Play Background

Bird of Passage, Bagaduce Theatre, Sept. 2019

The two main characters in Bird of Passage are writers. Larry, is loosely based on Lawrence  S. Hall, in whose home on Orr’s Island, Maine, the play takes place. Hall is the prize-winning author of “The Ledge.”

Ginny, a struggling young writer, rents Hall’s house. Some (but not all) of what happens to Ginny in Bird of Passage happened to me when I rented Hall’s house the winter after he died.

The real estate agent warned me that Hall’s ghost was rumored to be on the premises. Neighbors heard doors slamming, she said, and a former tenant had seen him at his desk typing.
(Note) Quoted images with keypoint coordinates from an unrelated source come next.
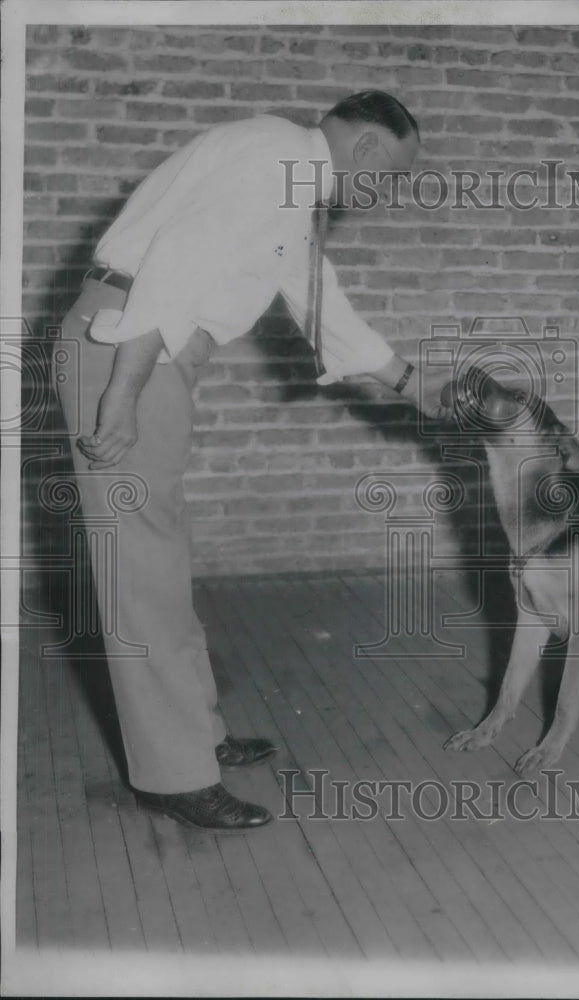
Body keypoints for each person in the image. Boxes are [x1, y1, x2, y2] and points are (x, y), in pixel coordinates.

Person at [56, 91, 447, 832]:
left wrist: (407, 381)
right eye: (390, 176)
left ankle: (196, 737)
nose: (383, 193)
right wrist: (125, 390)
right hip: (124, 349)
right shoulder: (274, 158)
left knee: (161, 557)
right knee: (141, 568)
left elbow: (316, 300)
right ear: (364, 149)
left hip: (146, 352)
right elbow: (173, 266)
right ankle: (174, 775)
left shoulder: (289, 178)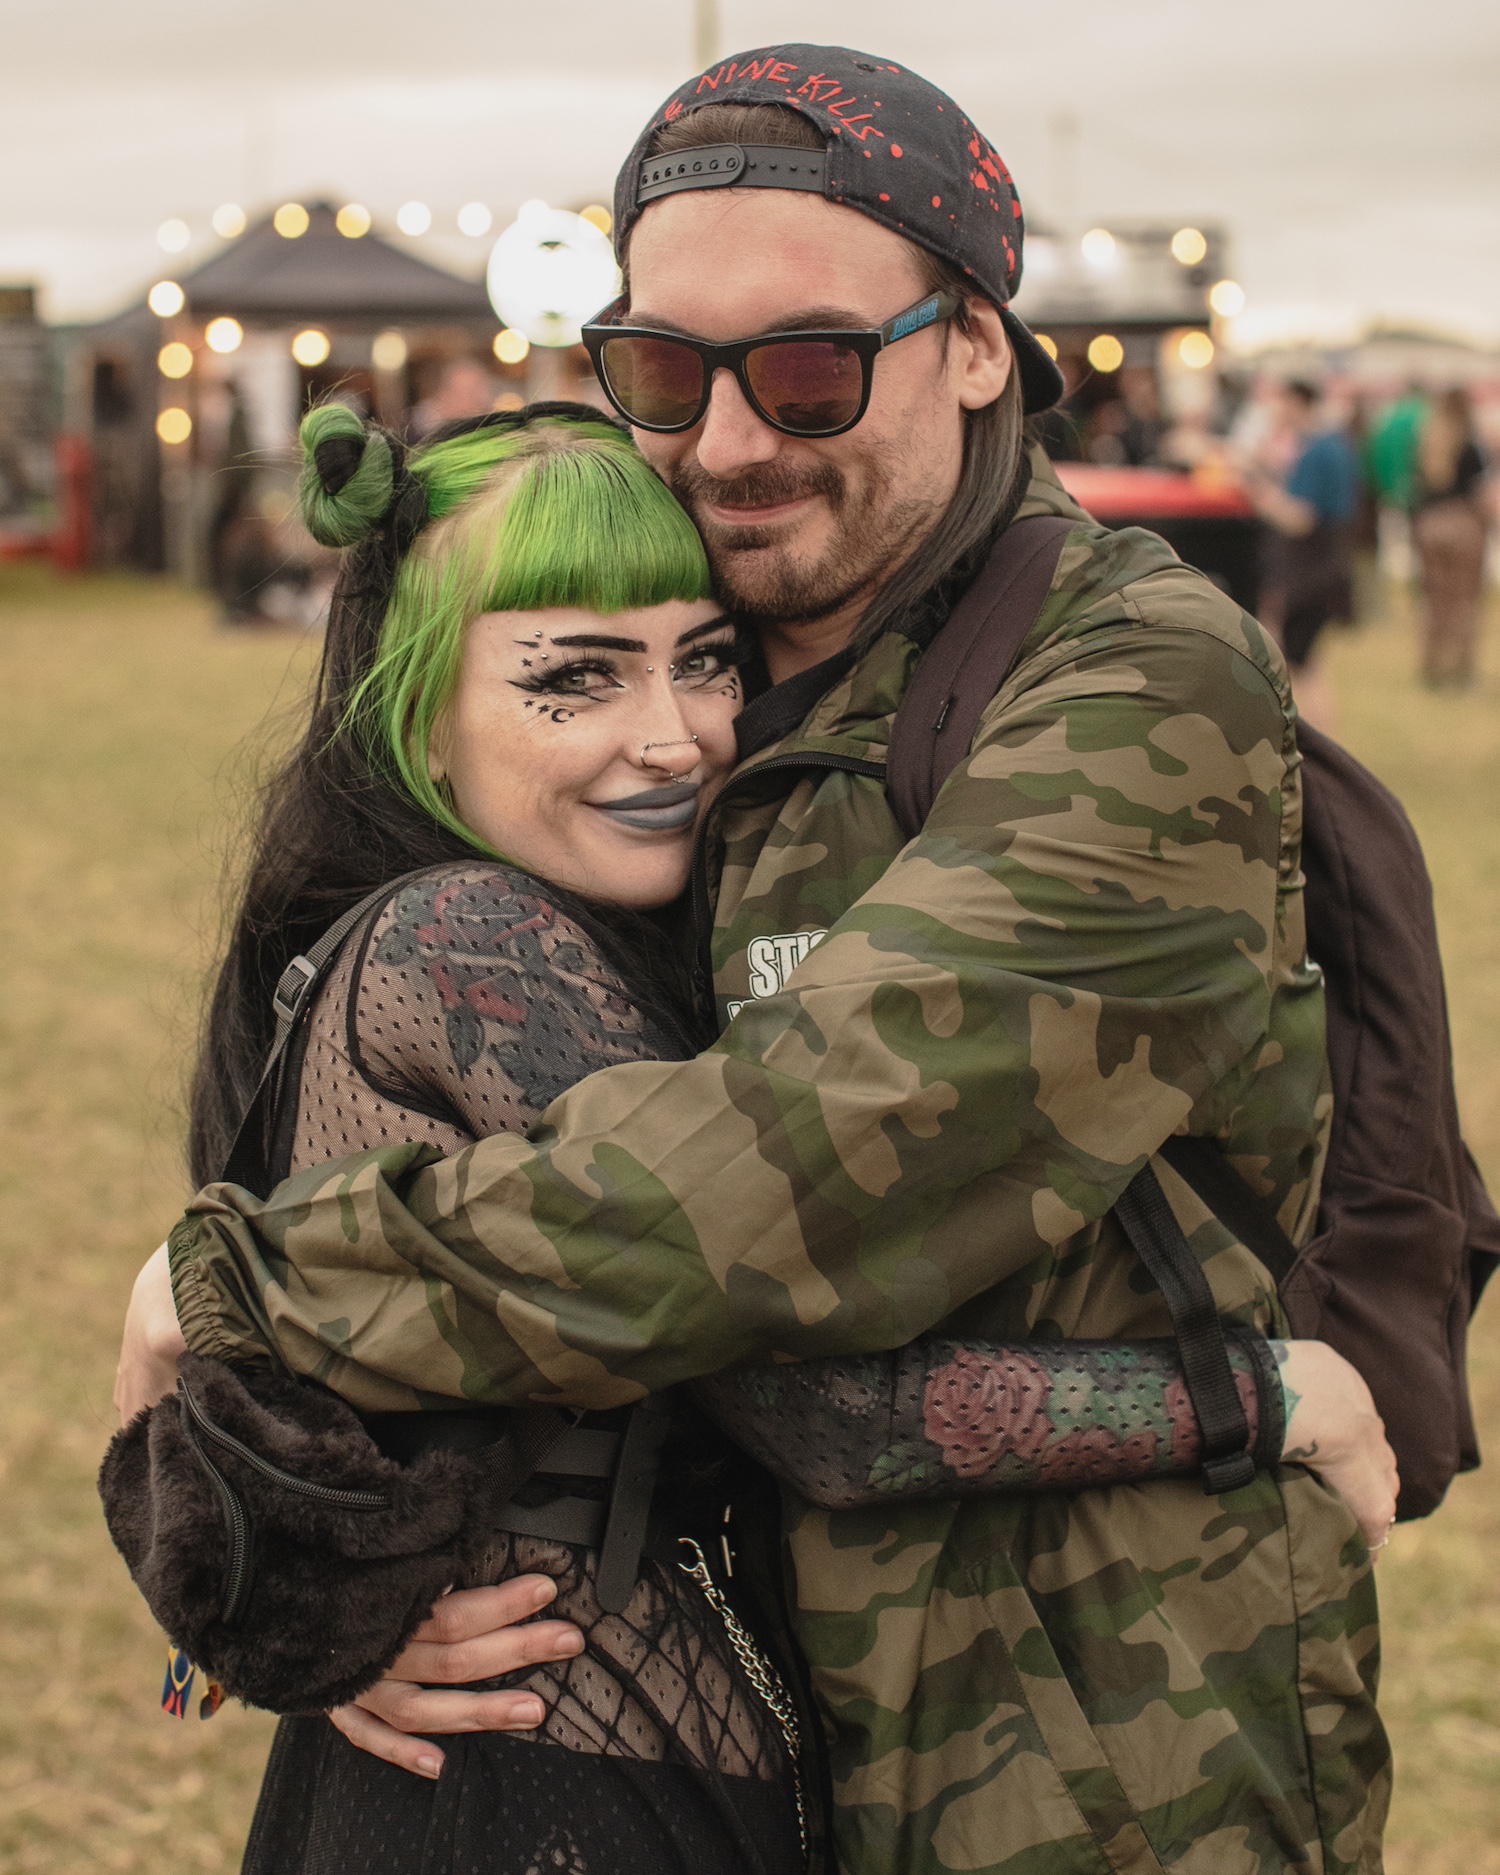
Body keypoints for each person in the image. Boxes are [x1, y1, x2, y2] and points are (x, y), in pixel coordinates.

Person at [118, 47, 1396, 1875]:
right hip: (713, 1752)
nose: (724, 443)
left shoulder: (1127, 678)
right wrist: (320, 1595)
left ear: (974, 343)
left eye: (808, 369)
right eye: (659, 371)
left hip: (1096, 1751)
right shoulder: (700, 710)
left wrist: (237, 1291)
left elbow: (794, 1173)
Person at [1245, 379, 1361, 689]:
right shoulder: (1332, 443)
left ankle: (1310, 735)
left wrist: (1257, 493)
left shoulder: (1317, 451)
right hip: (1325, 563)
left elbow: (1299, 519)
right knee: (1308, 664)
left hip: (1311, 569)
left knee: (1297, 669)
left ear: (1296, 402)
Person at [1411, 386, 1490, 687]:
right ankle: (1460, 669)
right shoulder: (1470, 445)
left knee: (1433, 598)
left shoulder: (1427, 443)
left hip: (1429, 524)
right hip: (1462, 524)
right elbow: (1481, 493)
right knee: (1464, 601)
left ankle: (1431, 665)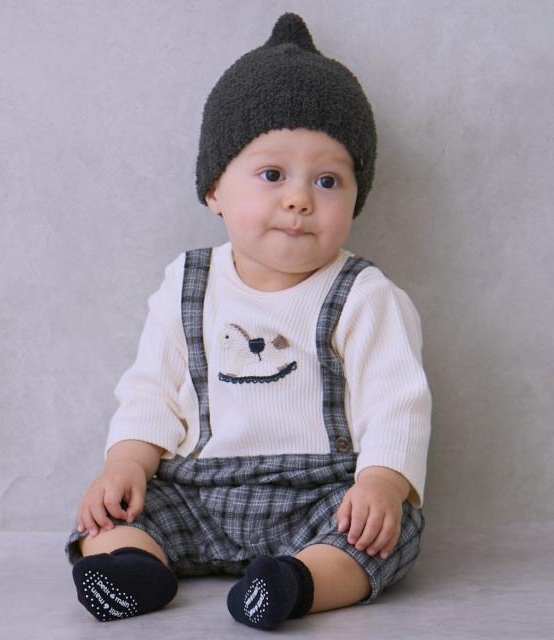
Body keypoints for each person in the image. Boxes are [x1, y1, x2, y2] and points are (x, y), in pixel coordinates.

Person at [65, 12, 432, 630]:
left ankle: (294, 584)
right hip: (198, 490)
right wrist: (125, 464)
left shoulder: (365, 295)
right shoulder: (187, 283)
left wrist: (382, 483)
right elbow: (151, 390)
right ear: (215, 189)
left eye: (328, 180)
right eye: (272, 175)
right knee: (107, 516)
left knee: (383, 533)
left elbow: (397, 403)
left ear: (356, 199)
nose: (299, 199)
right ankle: (133, 569)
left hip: (322, 493)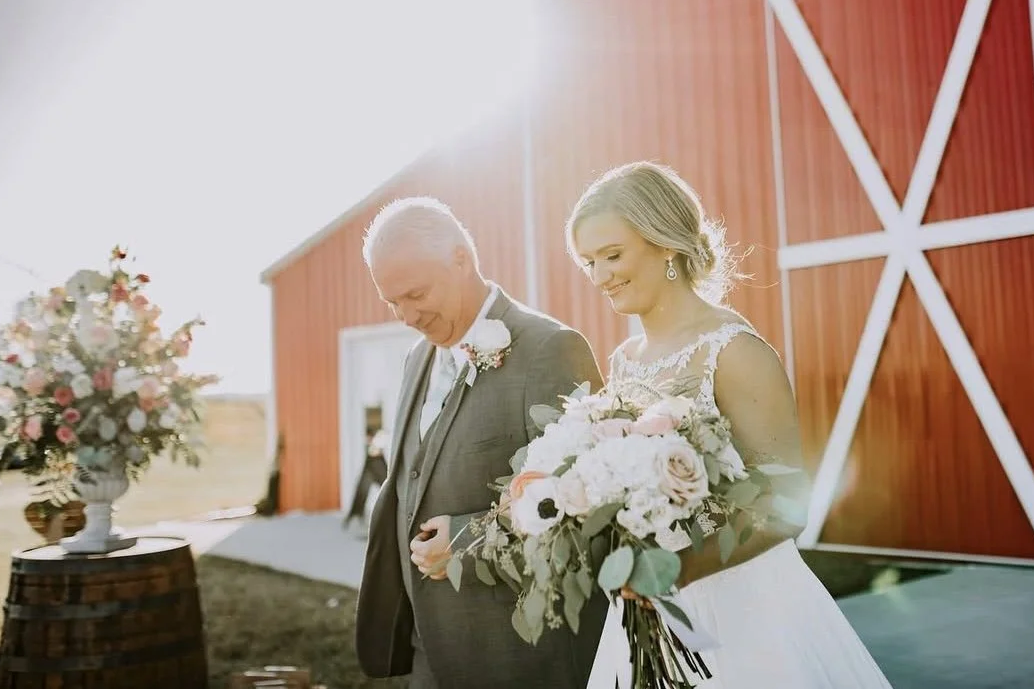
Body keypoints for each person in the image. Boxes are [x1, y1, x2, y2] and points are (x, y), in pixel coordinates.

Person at [567, 162, 894, 688]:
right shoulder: (624, 360)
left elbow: (788, 505)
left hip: (748, 607)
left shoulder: (733, 350)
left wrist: (680, 569)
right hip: (649, 601)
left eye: (612, 255)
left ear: (664, 244)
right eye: (588, 262)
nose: (599, 276)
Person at [354, 196, 607, 689]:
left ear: (461, 260)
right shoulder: (415, 359)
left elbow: (590, 508)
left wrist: (469, 539)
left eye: (416, 294)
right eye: (392, 302)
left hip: (518, 657)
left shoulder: (550, 349)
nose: (406, 315)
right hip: (428, 655)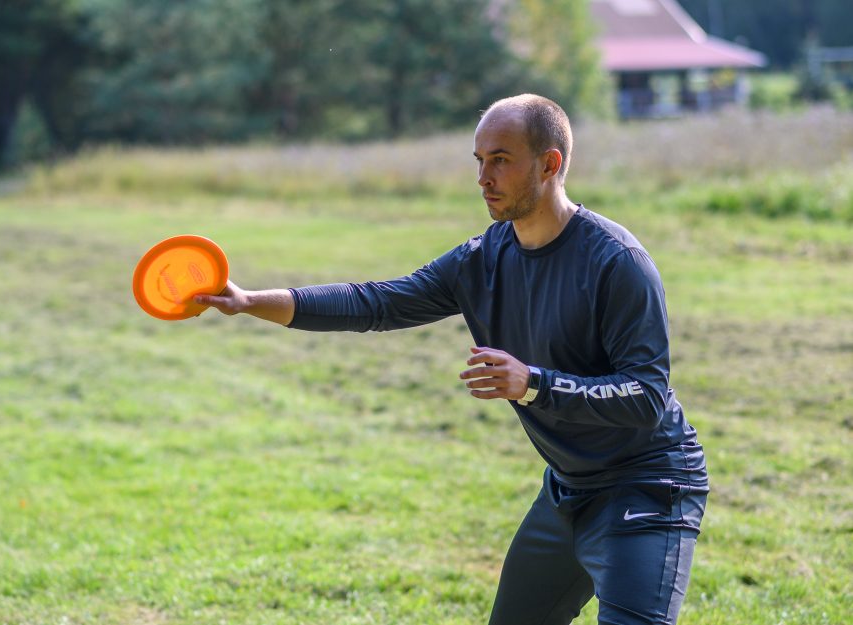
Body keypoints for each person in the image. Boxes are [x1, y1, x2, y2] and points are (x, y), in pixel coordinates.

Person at [195, 94, 708, 625]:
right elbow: (379, 302)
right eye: (480, 160)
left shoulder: (616, 263)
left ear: (550, 164)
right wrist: (250, 301)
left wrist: (534, 383)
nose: (484, 177)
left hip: (648, 489)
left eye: (501, 160)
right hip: (569, 487)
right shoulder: (481, 259)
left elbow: (646, 396)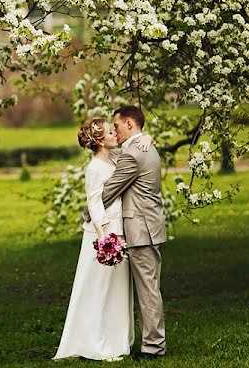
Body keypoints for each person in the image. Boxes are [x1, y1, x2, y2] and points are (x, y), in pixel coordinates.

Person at [54, 117, 151, 362]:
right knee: (100, 290)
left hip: (121, 231)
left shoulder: (117, 157)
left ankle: (117, 341)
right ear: (99, 140)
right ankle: (95, 343)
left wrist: (148, 138)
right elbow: (94, 202)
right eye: (110, 132)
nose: (115, 134)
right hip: (105, 236)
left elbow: (136, 145)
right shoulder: (94, 168)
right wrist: (104, 239)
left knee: (119, 292)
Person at [82, 105, 167, 359]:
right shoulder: (141, 146)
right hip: (146, 227)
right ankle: (148, 343)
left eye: (116, 126)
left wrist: (87, 214)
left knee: (148, 291)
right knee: (148, 288)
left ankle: (153, 348)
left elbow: (110, 190)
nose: (114, 131)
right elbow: (109, 151)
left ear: (129, 124)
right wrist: (146, 135)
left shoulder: (133, 155)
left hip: (141, 229)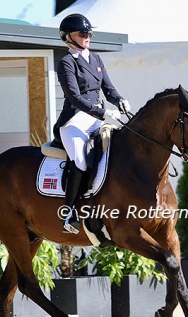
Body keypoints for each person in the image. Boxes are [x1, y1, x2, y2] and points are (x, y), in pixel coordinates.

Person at [54, 13, 131, 234]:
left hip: (96, 120)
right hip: (74, 122)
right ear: (69, 37)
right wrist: (104, 111)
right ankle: (69, 213)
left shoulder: (96, 59)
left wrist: (120, 100)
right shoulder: (66, 63)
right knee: (79, 161)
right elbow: (75, 98)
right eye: (83, 33)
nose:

I never saw Hall’s ghost, but I definitely heard his footsteps and felt his presence, which was not threatening or unkind. I came to call him Larry. Larry’s footfall – on the stairs after I’d gone to bed — was steady and unhurried. When I mentioned to a visitor that he was known to be cantankerous, the lights went out.  When I added, “but he was an exquisite writer,” the lights came on. I never heard a door slam. On the contrary, I would find doors I knew I’d shut wide open in the morning. Larry opened the door to my becoming a playwright.

Larry is not a portrait of Lawrence S. Hall. I made no effort to re-create him as the person he was. I focused on his writing of “The Ledge” (1959) for which he won the O. Henry Prize in 1960. Larry’s household, his dusty bar, his love of sailing, his pipe smoking, his star guide and navigational charts, and what I remember learning about him from all the objects in his house, helped me imagine the set and build his character. The wood stove, the snow, the sea, the cleaning lady who reassured me (“He’ll like you. You shoot from the hip. Just pour him a Vodka”), the real estate agent, my discomfort that I was writing at the desk of a famous writer — were all borrowed from that difficult winter in my life.

At some point, I learned Larry had based “The Ledge” on a local tragedy. (see Resources.)  A few days after Christmas 1956, a Harpswell fisherman, Buster Estes, his son Steven and nephew Harry, went duck hunting on a ledge two miles south of Larry’s house. They never came back. In “The Ledge,” Larry imagined the harrowing final moments before they drowned.  That imagining turned into a short story at the desk where I was writing. I imagined Larry looking out the same window at the same field and the sea beyond.

Fifteen years later, when I began writing about that winter in Larry’s house, the characters in “The Ledge” came forward.  Steven, the fisherman’s son, was not in the early drafts, but one day he came into my study; I could feel his tenacity, a compelling “pay attention to me.” Steven became a character until I realized he was tipping the play sideways. Deleting Steven’s character felt wrong. (I still regret it.) Steven survives as Larry’s obsession and to some extent mine. Perhaps Steven deserves his own play.

As I began Bird of Passage, I contacted Larry’s children who generously gave me permission to write about their father. I also contacted the only surviving relative of the Estes’ family. Lou Ward, Steven’s first cousin, was living in Harpswell. I learned from Lou that Steven never had a tombstone (his body was never found). To thank Lou Ward for letting me write about his family, my husband and I bought Steven a proper stone which is now beside his father’s in the West Harpswell Cemetery. Lou sadly died on May 18, 2019. 

When I lived in Larry’s house, I was writing about feeling dislocated and about the stars which were steadfast and comforting to stare at night after night. The working title was, “Polaris.”  I scribbled a note on the first page: “This is not a story; it’s a play.”  Fifteen years later I found “Polaris” and saw my scribbled note.  Why did I feel it was a play? Nothing much happened in that cold house.  Or did it?

The title, “Bird of Passage” is what my steward on the QE2 said when I asked how long she’d worked for Cunard. “Eighteen years,” she said, “bird of passage.” When you book an ocean crossing, you book a passage. It’s a beautiful word — passage. A passage is a place you go through to get somewhere else.  The house on Orr’s Island was a passageway for me, as it is for all four characters in my play.

During the early writing, my cousin’s son was brutally murdered. He was older than Steven, but still a young man.  Jim was a painter. He particularly loved to paint stars and planets. Maybe, I thought, Jim is still painting his stars. Maybe, when I heard Larry’s footsteps on the stairs, he was going up to his study to write about Steven. I was intrigued by the idea that when we die we continue doing what we care about most. 

The opposite of death is not life.  The opposite of death is creation. Making something out of nothing.